The first winter malting samples in the South show good grain size and nitrogen, and yields are better than average, so far so good.

The last USDA report was not as negative as feared on wheat. Like wheat, feed barley is well over supplied globally. In the UK we will have at least one million tonnes of exportable surplus. But, maize may be the saviour of barley and in most places maize is now more expensive. Without waiting for the 12 August USDA re-vamp, some end users are now buying barley instead of maize. So inclusion rates in animal feed will increase, and the differential between feed barley and wheat is narrowing – it has been as large as £20 per tonne.

In France I saw irrigated maize which looked ok, but without irrigation it looked very poor, so it may not just be the USA that has a problem with its corn. Incidentally the malting premium in the UK and EU has decreased – as the winters have shown good quality – but feed barley is holding its price for now.

For the past six months I have been advising oilseed rape growers not to sell forward. The first cuts in the south, suggest this has been correct, with 1 to 1.3 tonnes per acre recorded so far. The market has now risen some £20 per tonne, which it should. So when you have it in the barn – a forward value of around £355/£360 including oil bonus, maybe worth considering.
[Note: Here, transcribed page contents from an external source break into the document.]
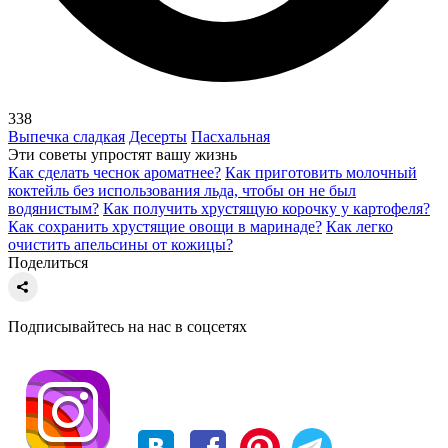
338
Выпечка сладкая
Десерты
Пасхальная
Эти советы упростят вашу жизнь
Как сделать чеснок ароматнее?
Как приготовить молочный
коктейль без использования льда, чтобы он не был
водянистым?
Как получить хрустящую корочку у картофеля?
Как сохранить хрустящие овощи в маринаде?
Как легко
очистить апельсины от кожицы?
Поделиться
Подписывайтесь на нас в соцсетях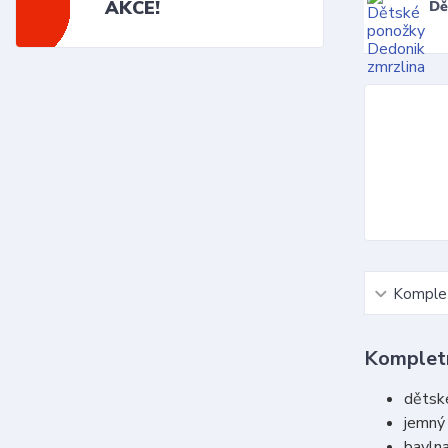
AKCE!
Dě
Komplet
Kompletn
dětské
jemný
bavlna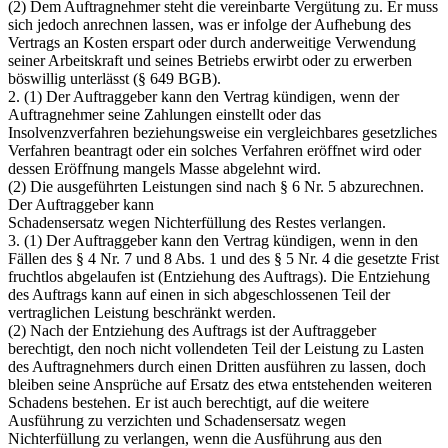
(2) Dem Auftragnehmer steht die vereinbarte Vergütung zu. Er muss
sich jedoch anrechnen lassen, was er infolge der Aufhebung des
Vertrags an Kosten erspart oder durch anderweitige Verwendung
seiner Arbeitskraft und seines Betriebs erwirbt oder zu erwerben
böswillig unterlässt (§ 649 BGB).
2. (1) Der Auftraggeber kann den Vertrag kündigen, wenn der
Auftragnehmer seine Zahlungen einstellt oder das
Insolvenzverfahren beziehungsweise ein vergleichbares gesetzliches
Verfahren beantragt oder ein solches Verfahren eröffnet wird oder
dessen Eröffnung mangels Masse abgelehnt wird.
(2) Die ausgeführten Leistungen sind nach § 6 Nr. 5 abzurechnen.
Der Auftraggeber kann
Schadensersatz wegen Nichterfüllung des Restes verlangen.
3. (1) Der Auftraggeber kann den Vertrag kündigen, wenn in den
Fällen des § 4 Nr. 7 und 8 Abs. 1 und des § 5 Nr. 4 die gesetzte Frist
fruchtlos abgelaufen ist (Entziehung des Auftrags). Die Entziehung
des Auftrags kann auf einen in sich abgeschlossenen Teil der
vertraglichen Leistung beschränkt werden.
(2) Nach der Entziehung des Auftrags ist der Auftraggeber
berechtigt, den noch nicht vollendeten Teil der Leistung zu Lasten
des Auftragnehmers durch einen Dritten ausführen zu lassen, doch
bleiben seine Ansprüche auf Ersatz des etwa entstehenden weiteren
Schadens bestehen. Er ist auch berechtigt, auf die weitere
Ausführung zu verzichten und Schadensersatz wegen
Nichterfüllung zu verlangen, wenn die Ausführung aus den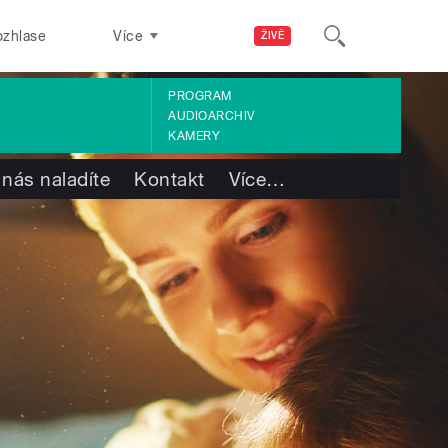
ozhlase
Více
ŽIVĚ
PROGRAM
AUDIOARCHIV
KAMERY
 nás naladíte
Kontakt
Více
…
But, we must not get carried away. The world is awash with wheat and barley. The UK will have sizeable surpluses that require regular exports, even if we didn’t have the Brexit problem. So when you know you have the barley and wheat, keep selling what you need to for space and cash flow. It may be that your next sales are the unexpected extra yield that you cannot get in the barn – so the value is almost irrelevant. Let’s hope for a price spike after 12 August, but sell into it, even if it’s on £5 per tonne.